Garden pathway project promotes accessibility on campus


Nina Martinez / Hilltop Views

The campus community garden is located behind Teresa Hall and also includes a place for compostable materials to be disposed. The gravel pathway starts at Teresa Hall’s parking lot.

Behind Teresa Hall lies a garden with sprouting plants and Adirondack chairs surrounding a table supplying sunscreen and bug spray — this is the St. Edward’s University campus garden. It was created and is maintained by the student organization Students for Sustainability. 

Last school year, Disabled Students Organization, led by president and founder Esther Heymans, reached out to SFS to find ways the organizations’ interests aligned. The conversation, according to Heymans, focused on the importance of green spaces and composting on campus. Heymans learned there was a composting bin at the community garden, but she realized how inaccessible it could be because it was located down a hill and through grassy terrain.

“The garden was spaced on a sloping piece of ground that hadn’t been leveled, but was simply grass and turf. It was uneven and had been worn down,” Heymans said. “It became more and more apparent that we needed to do something about physical accessibility on this campus.”

Heymans is an ambulatory person, or someone who can walk without a mobility aid, but as the president of DSO, she realized the work that could be done to help students that use mobility aids. 

As BIG Event approached — a student-run service program in the spring that consists of multiple service projects — DSO, SFS, the BIG Event Team and Campus Ministry worked to create an accessible pathway to the garden. 

Heymans; Ethan Tobias, SFS president and last spring’s BIG Event Director; and Luke Tobias, SFS garden director, researched and helped create the plans for an accessible gravel pathway. This involved tamping down soil so people with mobility aids could safely wheel over the path. 

“My team and I were fully on board,” Ethan Tobias said. “How are we supposed to build a community with a portion of that community being left out? We recognized that we as an organization weren’t stepping up enough. The sustainability issue and our garden is meant to be for all students.”

The walkway was funded with help from Campus Ministry and grant money from the Office of Sustainability, according to Ethan Tobias. There were 150 volunteers at BIG Event and 30 of them spent their time at the garden, some of whom helped create the path.

On April 11, SFS posted a picture of the complete pathway to their Instagram and thanked everyone who helped. 

“As an organization we will continue to make our spaces and events more accessible for all,” Ethan Tobias said. “We cannot make our campus more sustainable without the help of all Hilltoppers.”

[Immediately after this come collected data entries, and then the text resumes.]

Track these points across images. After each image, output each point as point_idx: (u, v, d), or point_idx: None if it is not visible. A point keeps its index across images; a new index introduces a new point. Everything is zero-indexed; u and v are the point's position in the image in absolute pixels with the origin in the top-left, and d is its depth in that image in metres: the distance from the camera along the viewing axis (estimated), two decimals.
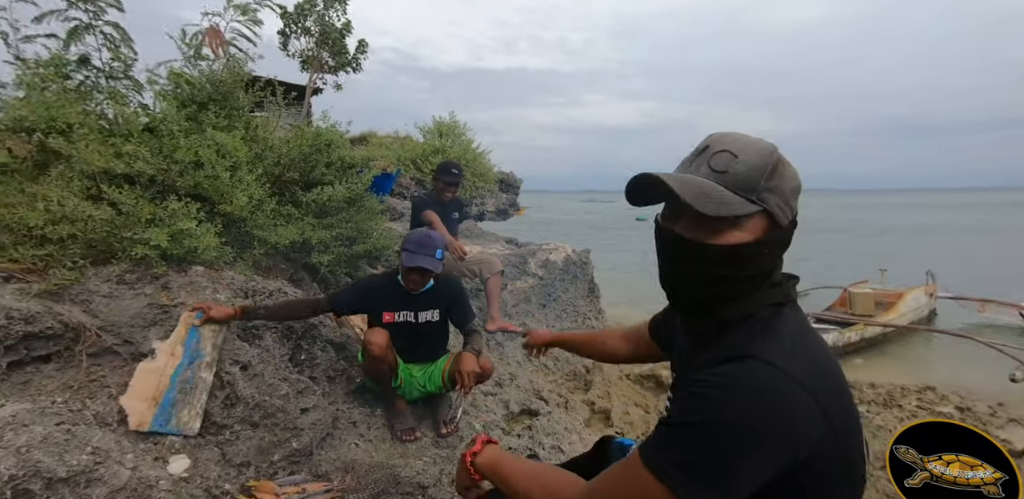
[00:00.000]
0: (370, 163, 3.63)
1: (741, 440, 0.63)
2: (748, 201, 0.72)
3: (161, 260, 2.10)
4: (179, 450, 1.61)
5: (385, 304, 2.17)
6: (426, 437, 2.19)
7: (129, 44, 3.45)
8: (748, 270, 0.75)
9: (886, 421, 3.29)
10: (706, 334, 0.82)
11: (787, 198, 0.75)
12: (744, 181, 0.72)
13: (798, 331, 0.76)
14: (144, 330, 1.88)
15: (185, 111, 2.88)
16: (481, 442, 1.01)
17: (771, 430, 0.64)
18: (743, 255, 0.74)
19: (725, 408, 0.65)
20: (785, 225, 0.76)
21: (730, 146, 0.75)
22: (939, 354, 6.57)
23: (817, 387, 0.67)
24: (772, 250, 0.76)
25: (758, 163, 0.73)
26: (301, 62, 10.67)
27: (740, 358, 0.69)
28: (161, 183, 2.41)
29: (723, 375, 0.68)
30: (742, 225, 0.73)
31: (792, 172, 0.77)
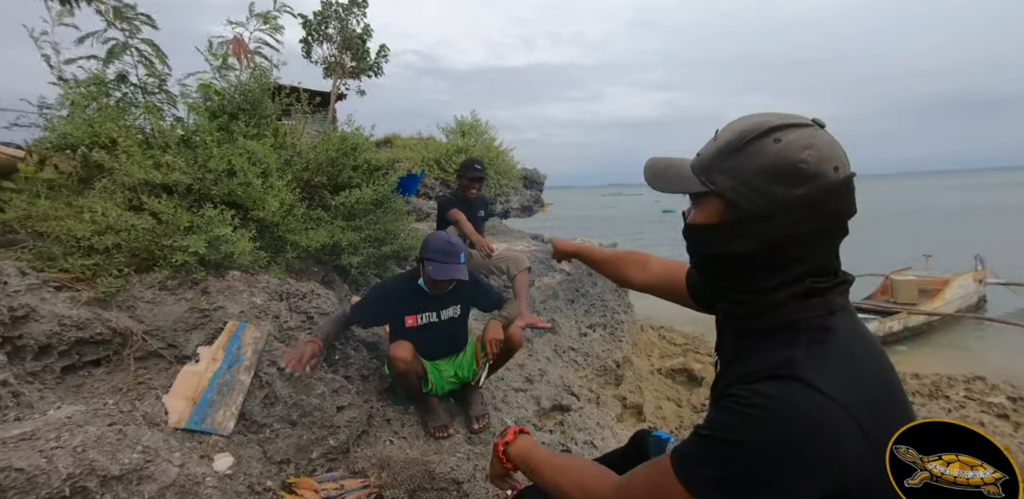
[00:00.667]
0: (395, 165, 3.68)
1: (778, 465, 0.61)
2: (699, 181, 0.72)
3: (200, 266, 2.18)
4: (223, 448, 1.67)
5: (406, 309, 2.17)
6: (459, 433, 2.21)
7: (163, 60, 3.59)
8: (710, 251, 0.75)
9: (932, 412, 3.15)
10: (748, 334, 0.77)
11: (750, 181, 0.67)
12: (703, 161, 0.72)
13: (850, 344, 0.69)
14: (186, 334, 1.96)
15: (217, 121, 2.99)
16: (513, 432, 1.01)
17: (810, 458, 0.60)
18: (701, 236, 0.75)
19: (762, 431, 0.62)
20: (753, 212, 0.68)
21: (724, 128, 0.73)
22: (989, 343, 6.25)
23: (867, 414, 0.62)
24: (733, 239, 0.70)
25: (727, 141, 0.70)
26: (324, 69, 10.90)
27: (782, 377, 0.65)
28: (197, 192, 2.50)
29: (763, 395, 0.64)
30: (700, 205, 0.74)
31: (776, 152, 0.66)
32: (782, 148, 0.66)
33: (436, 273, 2.04)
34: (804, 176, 0.65)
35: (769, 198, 0.67)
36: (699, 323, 4.46)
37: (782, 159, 0.65)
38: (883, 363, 0.71)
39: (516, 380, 2.81)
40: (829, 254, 0.72)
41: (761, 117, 0.70)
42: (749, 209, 0.68)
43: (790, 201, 0.66)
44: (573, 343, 3.43)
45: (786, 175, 0.66)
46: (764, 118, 0.69)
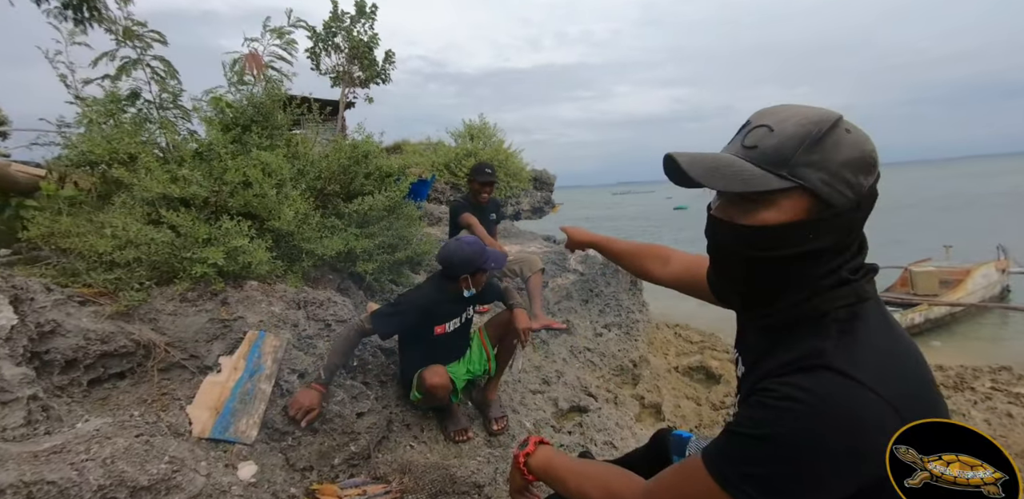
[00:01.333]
0: (406, 171, 3.71)
1: (815, 458, 0.60)
2: (777, 177, 0.65)
3: (219, 277, 2.22)
4: (247, 457, 1.69)
5: (437, 318, 2.16)
6: (478, 436, 2.22)
7: (175, 75, 3.66)
8: (786, 252, 0.67)
9: (957, 405, 3.09)
10: (775, 328, 0.75)
11: (840, 173, 0.65)
12: (774, 155, 0.65)
13: (880, 333, 0.69)
14: (208, 344, 1.99)
15: (231, 134, 3.04)
16: (534, 443, 1.00)
17: (848, 449, 0.60)
18: (779, 236, 0.67)
19: (798, 423, 0.61)
20: (841, 204, 0.66)
21: (769, 119, 0.68)
22: (1014, 332, 6.11)
23: (903, 401, 0.62)
24: (823, 233, 0.67)
25: (795, 134, 0.65)
26: (332, 78, 11.01)
27: (814, 368, 0.64)
28: (214, 204, 2.55)
29: (795, 387, 0.63)
30: (776, 203, 0.66)
31: (853, 142, 0.66)
32: (856, 138, 0.67)
33: (497, 262, 2.14)
34: (874, 165, 0.67)
35: (857, 189, 0.66)
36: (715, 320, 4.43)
37: (859, 149, 0.66)
38: (913, 350, 0.70)
39: (533, 382, 2.81)
40: (864, 243, 0.73)
41: (808, 107, 0.69)
42: (841, 202, 0.66)
43: (868, 191, 0.67)
44: (589, 343, 3.42)
45: (866, 165, 0.66)
46: (819, 109, 0.69)
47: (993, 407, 3.11)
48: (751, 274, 0.74)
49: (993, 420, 2.94)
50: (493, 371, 2.32)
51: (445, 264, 2.12)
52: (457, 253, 2.10)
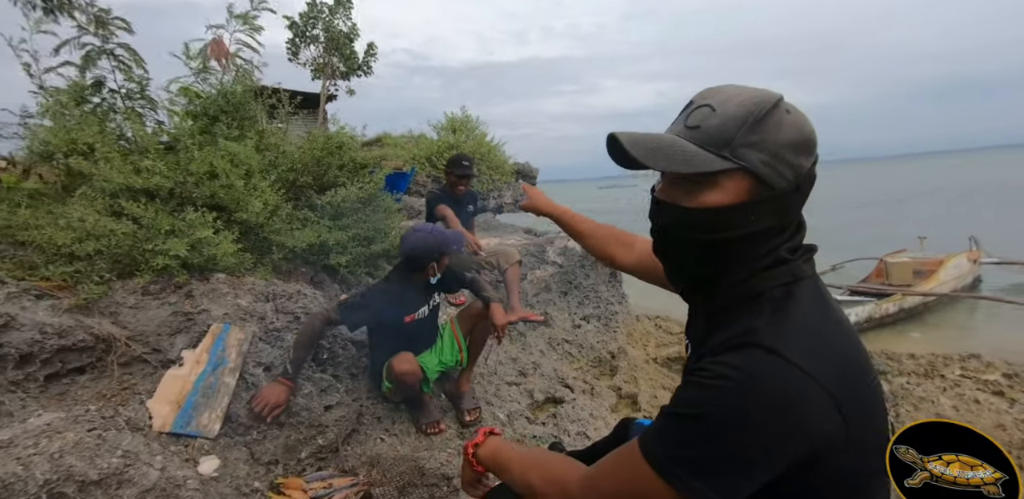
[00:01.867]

Heymans describes the SFS garden and pathway as “a pilot space,” to make the overall campus more accessible.

“We can use the SFS garden as a pilot for how we are going to make the overall campus grounds more accessible and what steps we are going to take,” she said. 

But the gravel pathway is not the most accessible, according to Heymans and DSO social media manager Maggie Van Dyne. 

It became more and more apparent that we needed to do something about physical accessibility on this campus

— Esther Heymans

“That gravel path still doesn’t really work for people who use a wheelchair or scooter,” Van Dyne said. “In the future, it would be great to see some sort of paved pathway down there that isn’t necessarily as steep. Kind of a gradual hill down to the garden that makes it more accessible and is not as rocky and uneven.”

DSO and SFS did look into building concrete walkways but decided against it because of the cost.

“I wanted to make sure the path was wide enough for wheelchair access, as well as the steepness,” Luke Tobias said. “Although the walkway is better for walking on, and we made sure to decrease the steepness, a concrete walkway would have been the best option. It just wasn’t feasible with the funding we had and the necessary permits needed from the City of Austin to complete such a project.”

The gravel walkway was the first step to creating an accessible walkway. 

“It’s not a shut door on the possibility of adding a concrete walkway to the garden,” Ethan Tobias said. “Last year, we wanted to at least start our first steps towards an accessible garden.”

While concrete pavement is the “gold standard of universal accessibility,” according to Heymans, she also pointed out that it contrasts some university efforts to reduce their carbon footprint on natural spaces.  

“There’s this dialectic that is always going to come up with accessibility versus aesthetics, or accessibility versus sustainable goals,” Heymans said. “I think something that’s really important to keep in mind is that those don’t have to be contradictory terms; but if they are, people need to access spaces and that needs to come before other things. I know there is hesitation on campus to add more pavement anywhere, but there also are larger pieces of this conversation in terms of overall campus outside accessibility.”

As for inaccessibility in other outdoor areas, Heymans and Van Dyne noted sports fields, specifically the tennis and softball fields, require traveling down a flight of stairs or a grassy patch of land, usually downhill. Heymans said the bus station is also inaccessible, but that conversations around a paved pathway haven’t always been successful. 

Creating a gravel pathway to the garden was the first step to creating accessible outdoor spaces on campus, according to both Heymans and Ethan Tobias.

“It’s not only ‘can they (students) get to classes,’ but ‘can they also access every other space where people can gather and kind of exist as a community?’” Tobias said.“Everybody deserves access to an outdoor community space. It is an essential part of living well and being involved in the community.”